**Zadanie:** Przepisz fragment od początku pozycji do wiersza z „As Featured In” włącznie, zastępując „unforgettable” słowem „remarkable” i nie zmieniając niczego poza tym. Pomiń w odpowiedzi obrazy.
══ Podane informacje ══
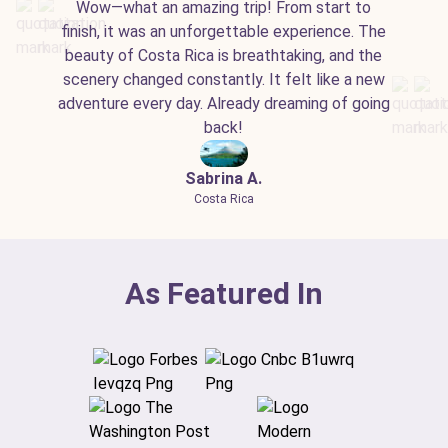
Wow—what an amazing trip! From start to
finish, it was an unforgettable experience. The
beauty of Costa Rica is breathtaking, and the
scenery changed constantly. It felt like a new
adventure every day. Already dreaming of going
back!
Sabrina A.
Costa Rica
As Featured In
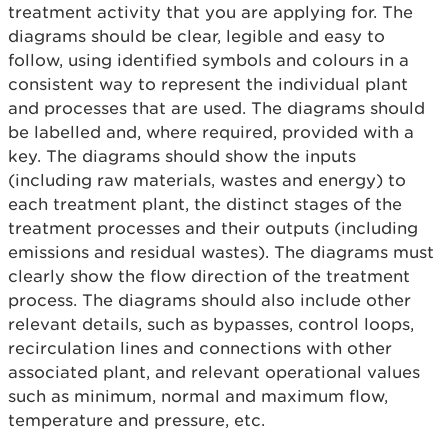
treatment activity that you are applying for. The
diagrams should be clear, legible and easy to
follow, using identified symbols and colours in a
consistent way to represent the individual plant
and processes that are used. The diagrams should
be labelled and, where required, provided with a
key. The diagrams should show the inputs
(including raw materials, wastes and energy) to
each treatment plant, the distinct stages of the
treatment processes and their outputs (including
emissions and residual wastes). The diagrams must
clearly show the flow direction of the treatment
process. The diagrams should also include other
relevant details, such as bypasses, control loops,
recirculation lines and connections with other
associated plant, and relevant operational values
such as minimum, normal and maximum flow,
temperature and pressure, etc.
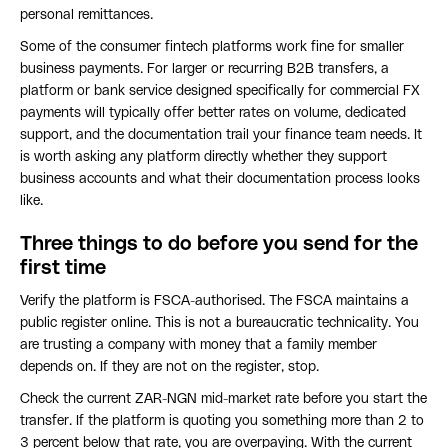
personal remittances.
Some of the consumer fintech platforms work fine for smaller
business payments. For larger or recurring B2B transfers, a
platform or bank service designed specifically for commercial FX
payments will typically offer better rates on volume, dedicated
support, and the documentation trail your finance team needs. It
is worth asking any platform directly whether they support
business accounts and what their documentation process looks
like.
Three things to do before you send for the
first time
Verify the platform is FSCA-authorised. The FSCA maintains a
public register online. This is not a bureaucratic technicality. You
are trusting a company with money that a family member
depends on. If they are not on the register, stop.
Check the current ZAR-NGN mid-market rate before you start the
transfer. If the platform is quoting you something more than 2 to
3 percent below that rate, you are overpaying. With the current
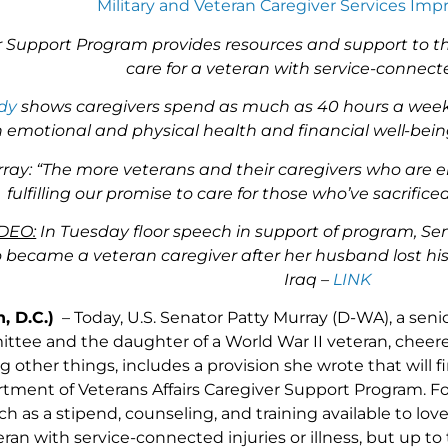
Military and Veteran Caregiver Services Im
 Support Program provides resources and support to th
care for a veteran with service-connecte
dy
shows caregivers spend as much as 40 hours a week pr
 emotional and physical health and financial well-being
ay: “The more veterans and their caregivers who are eli
fulfilling our promise to care for those who’ve sacrifi
DEO:
In Tuesday floor speech in support of program, S
ecame a veteran caregiver after her husband lost his 
Iraq –
LINK
, D.C.)
– Today, U.S. Senator Patty Murray (D-WA), a sen
ittee and the daughter of a World War II veteran, cheer
other things, includes a provision she wrote that will fin
rtment of Veterans Affairs Caregiver Support Program. F
ch as a stipend, counseling, and training available to lo
teran with service-connected injuries or illness, but up to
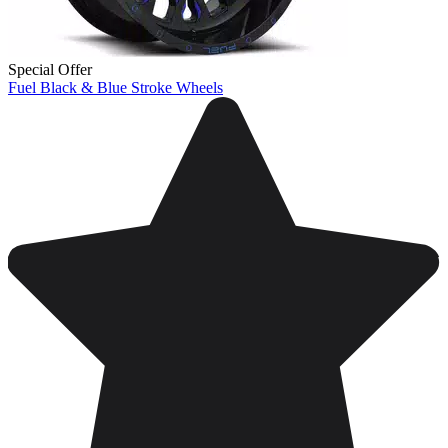
Special Offer
Fuel Black & Blue Stroke Wheels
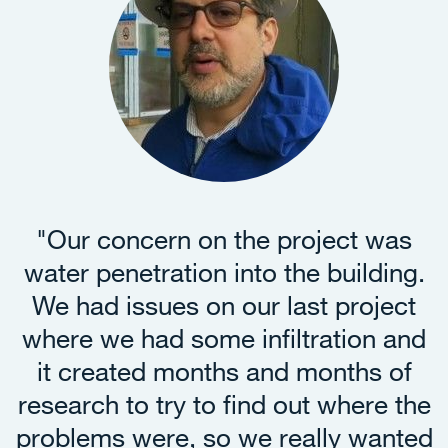
"
Our concern on the project was
water penetration into the building.
We had issues on our last project
where we had some infiltration and
it created months and months of
research to try to find out where the
problems were, so we really wanted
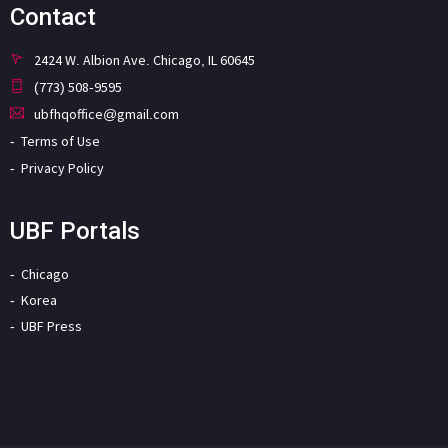
Contact
2424 W. Albion Ave. Chicago, IL 60645
(773) 508-9595
ubfhqoffice@gmail.com
Terms of Use
Privacy Policy
UBF Portals
Chicago
Korea
UBF Press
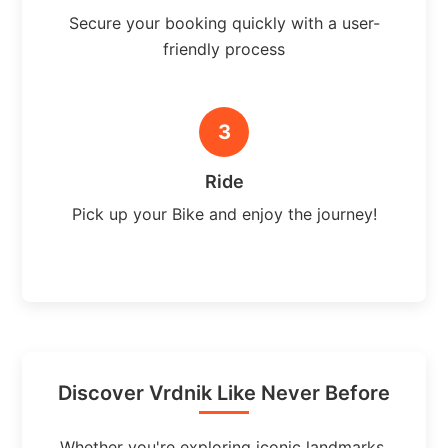
Secure your booking quickly with a user-
friendly process
3
Ride
Pick up your Bike and enjoy the journey!
Discover Vrdnik Like Never Before
Whether you're exploring iconic landmarks,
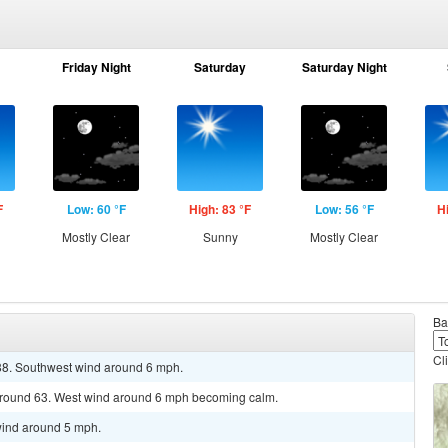
Friday Night
Saturday
Saturday Night
F
Low: 60 °F
High: 83 °F
Low: 56 °F
H
Mostly Clear
Sunny
Mostly Clear
Ba
Cl
 88. Southwest wind around 6 mph.
 around 63. West wind around 6 mph becoming calm.
wind around 5 mph.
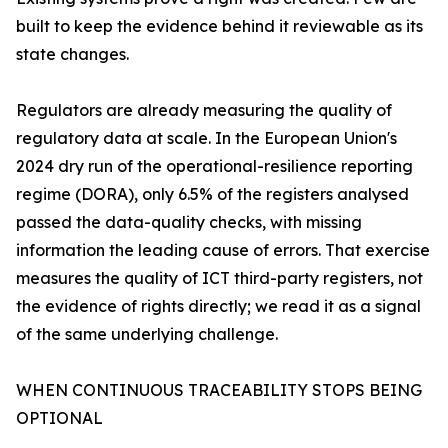
built to keep the evidence behind it reviewable as its
state changes.
Regulators are already measuring the quality of
regulatory data at scale. In the European Union's
2024 dry run of the operational-resilience reporting
regime (DORA), only 6.5% of the registers analysed
passed the data-quality checks, with missing
information the leading cause of errors. That exercise
measures the quality of ICT third-party registers, not
the evidence of rights directly; we read it as a signal
of the same underlying challenge.
WHEN CONTINUOUS TRACEABILITY STOPS BEING
OPTIONAL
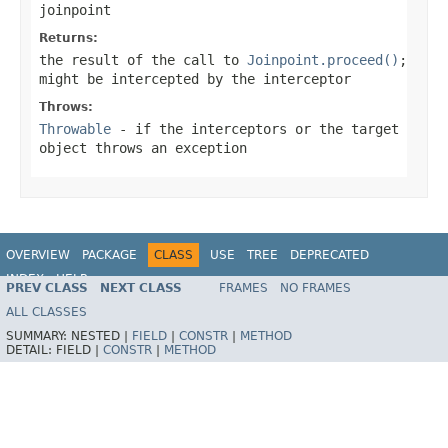
joinpoint
Returns:
the result of the call to
Joinpoint.proceed()
;
might be intercepted by the interceptor
Throws:
Throwable
- if the interceptors or the target
object throws an exception
OVERVIEW
PACKAGE
CLASS
USE
TREE
DEPRECATED
INDEX
HELP
PREV CLASS
NEXT CLASS
FRAMES
NO FRAMES
Spring Framework
ALL CLASSES
SUMMARY:
NESTED |
FIELD
|
CONSTR
|
METHOD
DETAIL:
FIELD |
CONSTR
|
METHOD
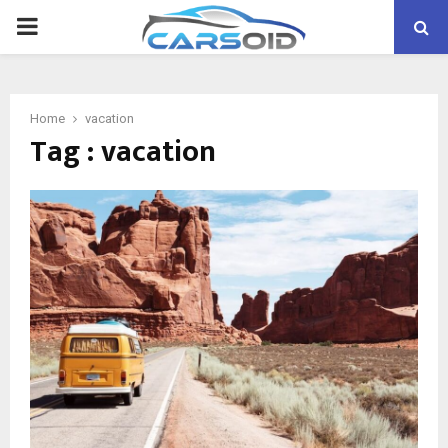
PRIMARY
MENU
Home
vacation
Tag : vacation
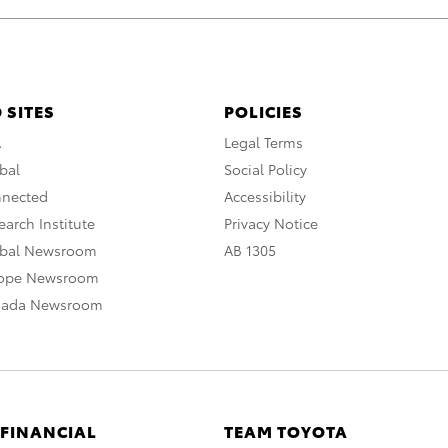
 SITES
POLICIES
A
Legal Terms
bal
Social Policy
nnected
Accessibility
arch Institute
Privacy Notice
obal Newsroom
AB 1305
rope Newsroom
nada Newsroom
 FINANCIAL
TEAM TOYOTA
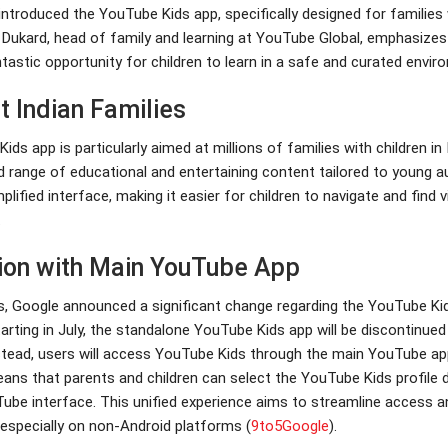
ntroduced the YouTube Kids app, specifically designed for families
k Dukard, head of family and learning at YouTube Global, emphasizes
tastic opportunity for children to learn in a safe and curated envir
t Indian Families
ds app is particularly aimed at millions of families with children in 
d range of educational and entertaining content tailored to young au
plified interface, making it easier for children to navigate and find 
.
tion with Main YouTube App
s, Google announced a significant change regarding the YouTube Ki
arting in July, the standalone YouTube Kids app will be discontinue
stead, users will access YouTube Kids through the main YouTube ap
eans that parents and children can select the YouTube Kids profile d
ube interface. This unified experience aims to streamline access a
especially on non-Android platforms​
(
9to5Google
)
​.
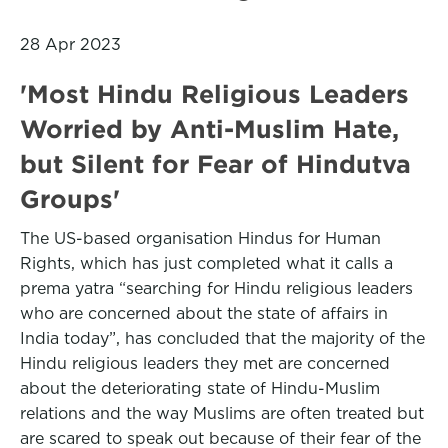
28 Apr 2023
'Most Hindu Religious Leaders
Worried by Anti-Muslim Hate,
but Silent for Fear of Hindutva
Groups'
The US-based organisation Hindus for Human
Rights, which has just completed what it calls a
prema yatra “searching for Hindu religious leaders
who are concerned about the state of affairs in
India today”, has concluded that the majority of the
Hindu religious leaders they met are concerned
about the deteriorating state of Hindu-Muslim
relations and the way Muslims are often treated but
are scared to speak out because of their fear of the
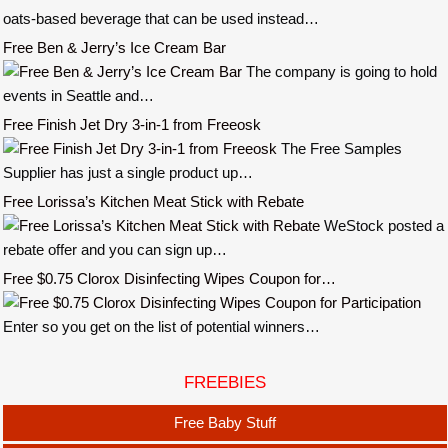
oats-based beverage that can be used instead…
Free Ben & Jerry’s Ice Cream Bar
The company is going to hold
events in Seattle and…
Free Finish Jet Dry 3-in-1 from Freeosk
The Free Samples
Supplier has just a single product up…
Free Lorissa’s Kitchen Meat Stick with Rebate
WeStock posted a
rebate offer and you can sign up…
Free $0.75 Clorox Disinfecting Wipes Coupon for…
Enter so you get on the list of potential winners…
FREEBIES
Free Baby Stuff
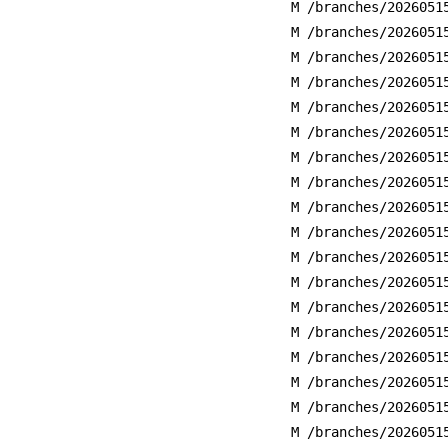
M /branches/2026051
M /branches/2026051
M /branches/2026051
M /branches/2026051
M /branches/2026051
M /branches/2026051
M /branches/2026051
M /branches/2026051
M /branches/2026051
M /branches/2026051
M /branches/2026051
M /branches/2026051
M /branches/2026051
M /branches/2026051
M /branches/2026051
M /branches/2026051
M /branches/2026051
M /branches/2026051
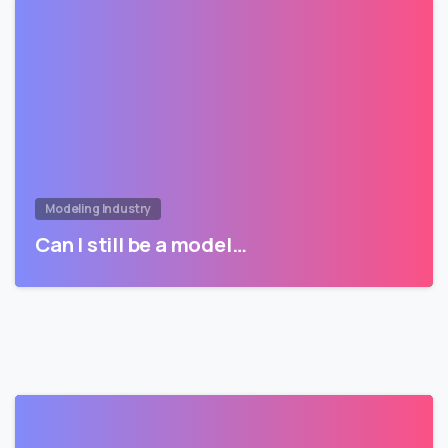
Modeling Industry
Can I still be a model…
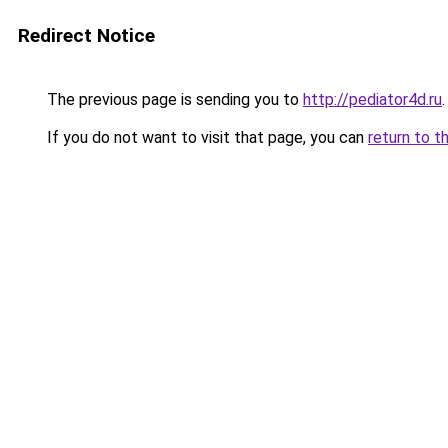
Redirect Notice
The previous page is sending you to
http://pediator4d.ru
.
If you do not want to visit that page, you can
return to t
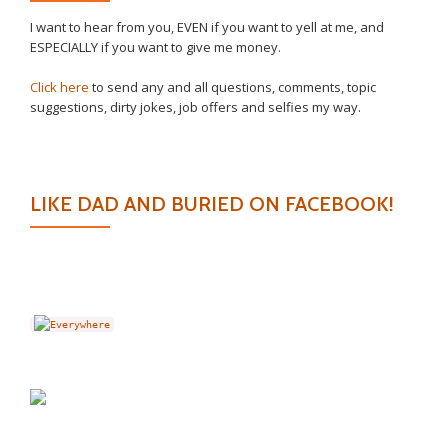
I want to hear from you, EVEN if you want to yell at me, and
ESPECIALLY if you want to give me money.
Click here
to send any and all questions, comments, topic
suggestions, dirty jokes, job offers and selfies my way.
LIKE DAD AND BURIED ON FACEBOOK!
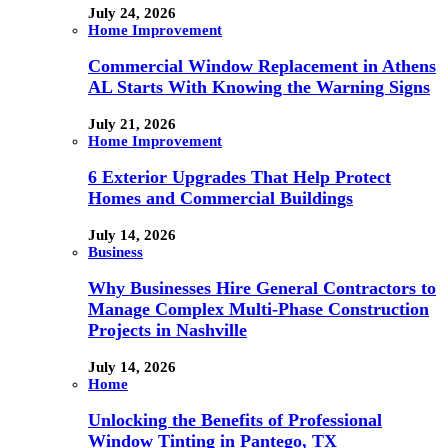
July 24, 2026
Home Improvement
Commercial Window Replacement in Athens
AL Starts With Knowing the Warning Signs
July 21, 2026
Home Improvement
6 Exterior Upgrades That Help Protect
Homes and Commercial Buildings
July 14, 2026
Business
Why Businesses Hire General Contractors to
Manage Complex Multi-Phase Construction
Projects in Nashville
July 14, 2026
Home
Unlocking the Benefits of Professional
Window Tinting in Pantego, TX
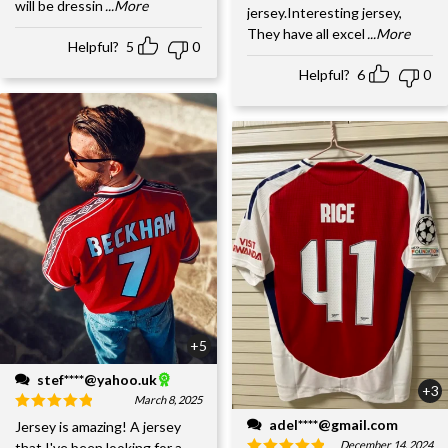
will be dressin
...More
jersey.Interesting jersey,
They have all excel
...More
Helpful?
5
0
Helpful?
6
0
+5
stef****@yahoo.uk
+3
March 8, 2025
adel****@gmail.com
Jersey is amazing! A jersey
December 14, 2024
that I've been looking for a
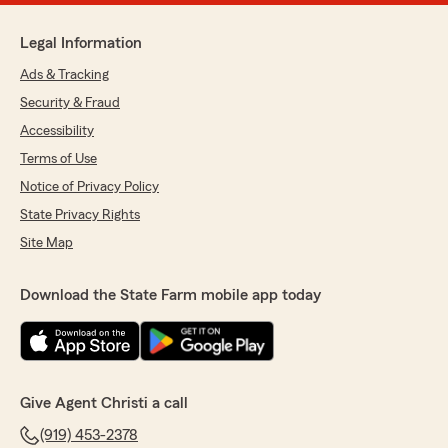
Legal Information
Ads & Tracking
Security & Fraud
Accessibility
Terms of Use
Notice of Privacy Policy
State Privacy Rights
Site Map
Download the State Farm mobile app today
Give Agent Christi a call
(919) 453-2378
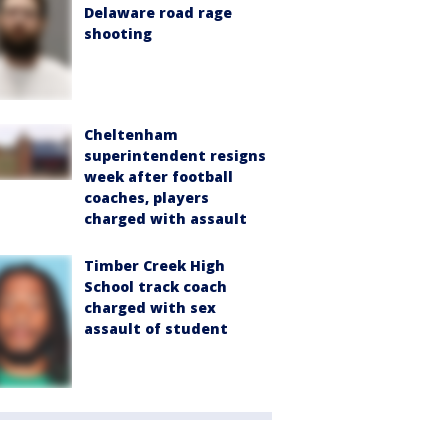
Delaware road rage
shooting
Cheltenham
superintendent resigns
week after football
coaches, players
charged with assault
Timber Creek High
School track coach
charged with sex
assault of student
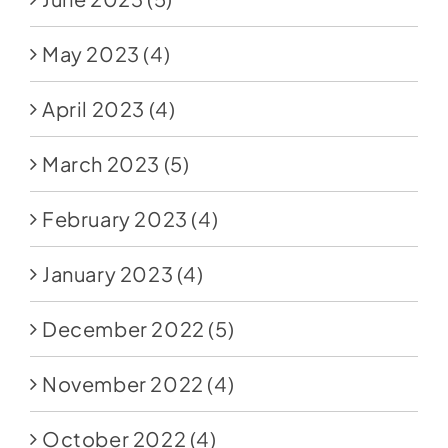
May 2023
(4)
April 2023
(4)
March 2023
(5)
February 2023
(4)
January 2023
(4)
December 2022
(5)
November 2022
(4)
October 2022
(4)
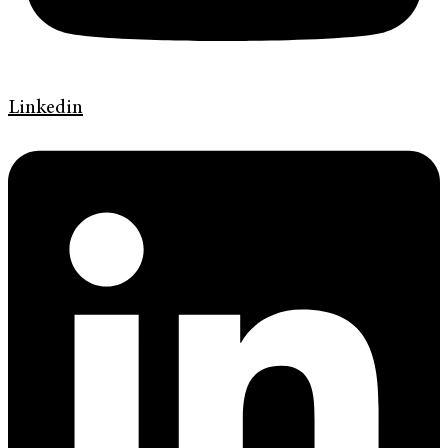
Linkedin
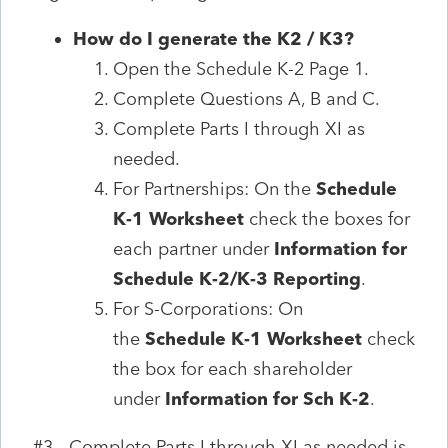
How do I generate the K2 / K3?
Open the Schedule K-2 Page 1.
Complete Questions A, B and C.
Complete Parts I through XI as
needed.
For Partnerships: On the
Schedule
K-1 Worksheet
check the boxes for
each partner under
Information for
Schedule K-2/K-3 Reporting
.
For S-Corporations: On
the
Schedule K-1 Worksheet
check
the box for each shareholder
under
Information for Sch K-2
.
#3 - Complete Parts I through XI as needed is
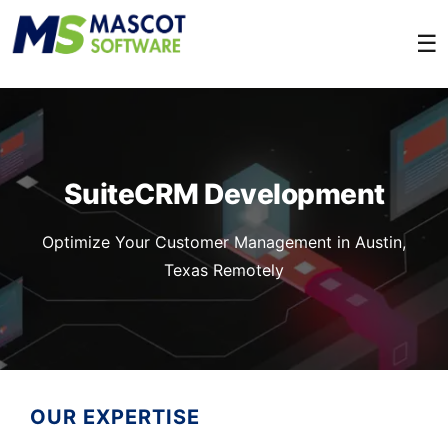
☰
SuiteCRM Development
Optimize Your Customer Management in Austin,
Texas Remotely
OUR EXPERTISE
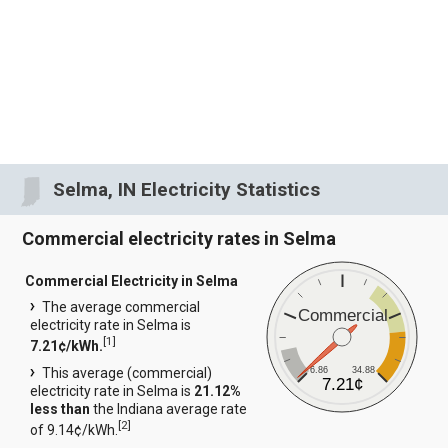
Selma, IN Electricity Statistics
Commercial electricity rates in Selma
Commercial Electricity in Selma
The average commercial
Commercial
electricity rate in Selma is
[
1
]
7.21¢/kWh.
6.86
34.88
This average (commercial)
7.21¢
electricity rate in Selma is
21.12%
less than
the Indiana average rate
[
2
]
of 9.14¢/kWh.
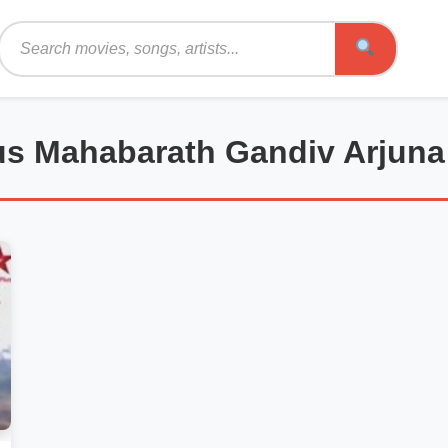
Search
lus Mahabarath Gandiv Arjuna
═══
**Odpowiedź do zadania:**
Wow—what an amazing trip! From start to
finish, it was an remarkable experience. The
beauty of Costa Rica is breathtaking, and the
scenery changed constantly. It felt like a new
adventure every day. Already dreaming of going
back!
Sabrina A.
Costa Rica
As Featured In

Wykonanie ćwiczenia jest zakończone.